When the RSPB contacted us with their enquiry to charter our boat to enable them to conduct a count on the Tystie bird we were both excited and somewhat intrigued.
What is a Tystie bird?
The Feisty Tystie
With its glossy jet black feathers and bold white wing patches, the Tystie (Cepphus grylle,) better known as the Black Guillemot, resembles a bird wearing a dinner jacket!
The name ‘Tystie’ is the word Shetlanders give to this rather classy looking seabird. Its elegant summer plumage contrasts effortlessly with striking scarlet coloured webbed feet.
Differing from other seabirds, which typically gather on rocky cliffs, Tysties congregate to start breeding on rocky shores and crevices in stone piers, harbour walls and jetties around sunrise before moving out to sea from midmorning.

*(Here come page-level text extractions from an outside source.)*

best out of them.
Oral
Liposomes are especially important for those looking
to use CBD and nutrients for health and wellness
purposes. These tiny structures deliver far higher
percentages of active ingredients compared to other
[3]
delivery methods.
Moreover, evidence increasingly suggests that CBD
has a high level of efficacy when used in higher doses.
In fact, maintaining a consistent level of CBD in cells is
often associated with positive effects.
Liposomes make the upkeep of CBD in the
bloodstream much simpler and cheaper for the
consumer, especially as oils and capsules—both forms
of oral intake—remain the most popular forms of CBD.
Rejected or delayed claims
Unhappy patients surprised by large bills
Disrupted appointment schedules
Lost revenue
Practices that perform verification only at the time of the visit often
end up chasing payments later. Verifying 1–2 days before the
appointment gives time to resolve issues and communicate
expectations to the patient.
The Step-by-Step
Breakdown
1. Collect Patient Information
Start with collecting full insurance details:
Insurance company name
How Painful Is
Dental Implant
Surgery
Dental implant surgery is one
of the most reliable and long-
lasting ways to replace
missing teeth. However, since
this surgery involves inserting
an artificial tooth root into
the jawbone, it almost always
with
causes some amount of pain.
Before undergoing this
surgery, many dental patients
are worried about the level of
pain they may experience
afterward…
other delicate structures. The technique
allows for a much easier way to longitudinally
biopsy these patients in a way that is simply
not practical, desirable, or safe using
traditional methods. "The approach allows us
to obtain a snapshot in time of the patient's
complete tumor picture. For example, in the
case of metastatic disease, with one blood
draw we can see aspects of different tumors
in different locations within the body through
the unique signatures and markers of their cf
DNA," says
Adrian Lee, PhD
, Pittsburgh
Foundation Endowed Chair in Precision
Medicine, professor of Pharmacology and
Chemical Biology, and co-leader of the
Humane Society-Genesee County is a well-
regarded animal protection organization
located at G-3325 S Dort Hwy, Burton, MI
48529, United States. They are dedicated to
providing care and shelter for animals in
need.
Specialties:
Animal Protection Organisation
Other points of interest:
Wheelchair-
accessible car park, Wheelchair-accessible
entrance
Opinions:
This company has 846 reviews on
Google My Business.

Hence, to assist Liz and Richard from the RSPB whilst aboard Fyne Explorer, we find ourselves in Lamlash Bay, approaching Holy Island, conical in shape which lies to the east of the Isle of Arran…….very early one late April morning, the sunlight just filtering across the water.

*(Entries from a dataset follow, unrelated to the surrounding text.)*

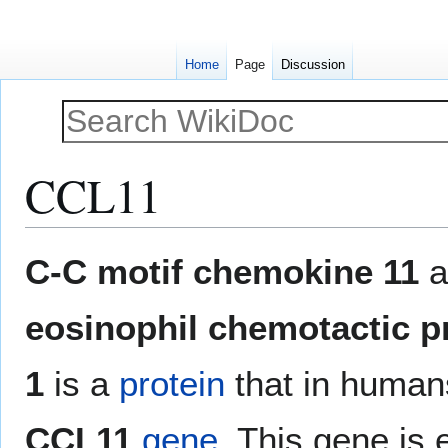
Home
Page
Discussion
CCL11
Jump
Jump
C-C motif chemokine 11
a
to
to
navigation
search
eosinophil chemotactic p
1
is a
protein
that in human
CCL11
gene
. This gene is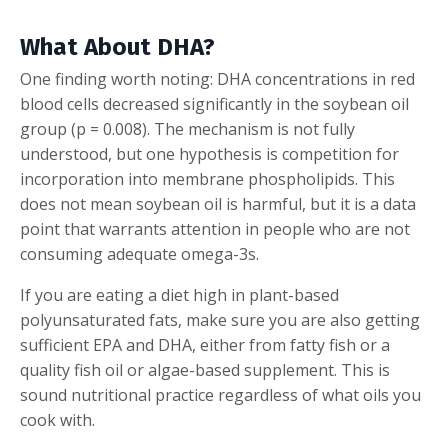
What About DHA?
One finding worth noting: DHA concentrations in red
blood cells decreased significantly in the soybean oil
group (p = 0.008). The mechanism is not fully
understood, but one hypothesis is competition for
incorporation into membrane phospholipids. This
does not mean soybean oil is harmful, but it is a data
point that warrants attention in people who are not
consuming adequate omega-3s.
If you are eating a diet high in plant-based
polyunsaturated fats, make sure you are also getting
sufficient EPA and DHA, either from fatty fish or a
quality fish oil or algae-based supplement. This is
sound nutritional practice regardless of what oils you
cook with.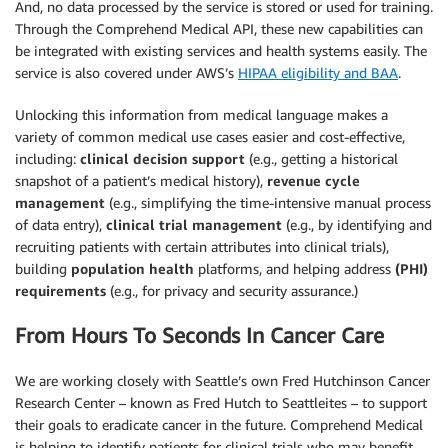
And, no data processed by the service is stored or used for training.
Through the Comprehend Medical API, these new capabilities can
be integrated with existing services and health systems easily. The
service is also covered under AWS’s
HIPAA eligibility and BAA
.
Unlocking this information from medical language makes a
variety of common medical use cases easier and cost-effective,
including:
clinical decision support
(e.g., getting a historical
snapshot of a patient’s medical history),
revenue cycle
management
(e.g., simplifying the time-intensive manual process
of data entry),
clinical trial management
(e.g., by identifying and
recruiting patients with certain attributes into clinical trials),
building
population health
platforms, and helping address
(PHI)
requirements
(e.g., for privacy and security assurance.)
From Hours To Seconds In Cancer Care
We are working closely with Seattle’s own Fred Hutchinson Cancer
Research Center – known as Fred Hutch to Seattleites – to support
their goals to eradicate cancer in the future. Comprehend Medical
is helping to identify patients for clinical trials who may benefit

With clipboards and binoculars at the ready, the count begins!
We observe the rocky shores as we pass Pillar Rock Point Lighthouse on our circumnavigation of the island, in perfectly calm weather conditions. Hiding in the crevices, with a weak high pitched whistle, these small and stylish seabirds are not easy to spot.
From Holy Island we then head in a southwards direction, hugging the eastern shores of Arran to tear shaped Pladda, also known as the Flat Isle, to continue the Tystie count. Again, the rocky shores of this uninhabited island are ideal for nesting sites. Keeping a 100m from the shore we pass Pladda Lighthouse rebuilt in the 1820’s and manned until the 1980’s.
Keep On Counting
This count is one of many as part of the UK Seabird Monitoring Scheme conducted by the Joint Nature Conservation Committee (JNCC.) The JNCC is an impartial scientific authority on UK and international conservation. They advise and work in partnership with businesses and societies such as the Royal Society for the Protection of Birds (RSPB.)
Various counts have been conducted over the years, Operation Seafarer (1969-70), Seabird Colony Register (1985-88) and Seabird 2000 (1998-2002.) The earlier counts produced low numbers of sightings, being conducted along cliffs amongst other nesting birds in June when black guillemots are often inconspicuous. Later counts have been conducted in April prior to breeding season between 6-9am along shores with harbour walls, stone jetties and piers producing significantly higher sightings.
There are currently 36 000 black guillemots in Scotland which is approximately 95% of the UK population which has been the stable trend for several years.
For all you budding ornithologists these small diving birds are typically spotted on larger sea lochs of western Scotland and the northern isles reaching flying speeds up to 20kmh and diving for over 2 minutes. Feeding on fish, crustaceans and marine invertebrates they can reach a weight of half a kilo and a length of 30 cm. They reach sexual maturity at four years and live to an average age of eleven years. They are vulnerable to predation from rats, mink, stoats and otters.
As we head back to Lamlash after observing encouraging numbers on the count, whilst munching on well earned bacon butties we are interrupted by an unusual sight. On our starboard side, approximately 100m away the disturbance on otherwise tranquil and flat water catches our eye. A bottle nosed dolphin is on the hunt for its breakfast and an unsuspecting porpoise is the target. Wildlife in action!
An early start to the day and well worth it. This has been Fyne Sea Tours first commercial charter, feeling lucky being part of the monitoring process of our important wildlife, immersing ourselves in the beauty of the west coast of Scotland watching how our amazing wildlife live and survive.